Saved data entries
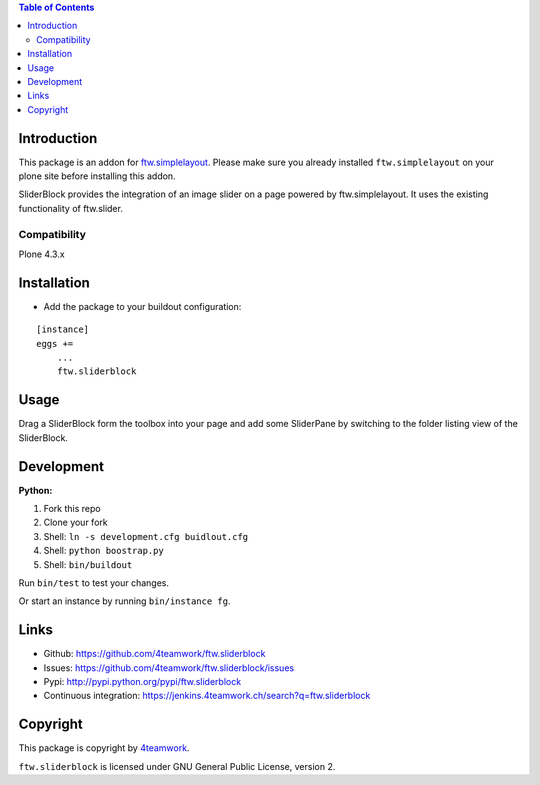 .. contents:: Table of Contents


Introduction
============

This package is an addon for `ftw.simplelayout <http://github.com/4teamwork/ftw.simplelayout>`_. Please make sure you
already installed ``ftw.simplelayout`` on your plone site before installing this addon.

SliderBlock provides the integration of an image slider on a page powered
by ftw.simplelayout. It uses the existing functionality of ftw.slider.

Compatibility
-------------

Plone 4.3.x

.. image:: https://jenkins.4teamwork.ch/job/ftw.sliderblock-master-test-plone-4.3.x.cfg/badge/icon
   :target: https://jenkins.4teamwork.ch/job/ftw.sliderblock-master-test-plone-4.3.x.cfg


Installation
============

- Add the package to your buildout configuration:

::

    [instance]
    eggs +=
        ...
        ftw.sliderblock


Usage
=====

Drag a SliderBlock form the toolbox into your page and add some SliderPane
by switching to the folder listing view of the SliderBlock.


Development
===========

**Python:**

1. Fork this repo
2. Clone your fork
3. Shell: ``ln -s development.cfg buidlout.cfg``
4. Shell: ``python boostrap.py``
5. Shell: ``bin/buildout``

Run ``bin/test`` to test your changes.

Or start an instance by running ``bin/instance fg``.


Links
=====

- Github: https://github.com/4teamwork/ftw.sliderblock
- Issues: https://github.com/4teamwork/ftw.sliderblock/issues
- Pypi: http://pypi.python.org/pypi/ftw.sliderblock
- Continuous integration: https://jenkins.4teamwork.ch/search?q=ftw.sliderblock


Copyright
=========

This package is copyright by `4teamwork <http://www.4teamwork.ch/>`_.

``ftw.sliderblock`` is licensed under GNU General Public License, version 2.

[Your instructions] From the line containing "- Pypi: http://pypi.python.org/pypi/ftw.sliderblock" down to the final line of the data, write out every line exactly; both the first and last of these belong in your answer, and nothing else does.

[Written solution]
- Pypi: http://pypi.python.org/pypi/ftw.sliderblock
- Continuous integration: https://jenkins.4teamwork.ch/search?q=ftw.sliderblock


Copyright
=========

This package is copyright by `4teamwork <http://www.4teamwork.ch/>`_.

``ftw.sliderblock`` is licensed under GNU General Public License, version 2.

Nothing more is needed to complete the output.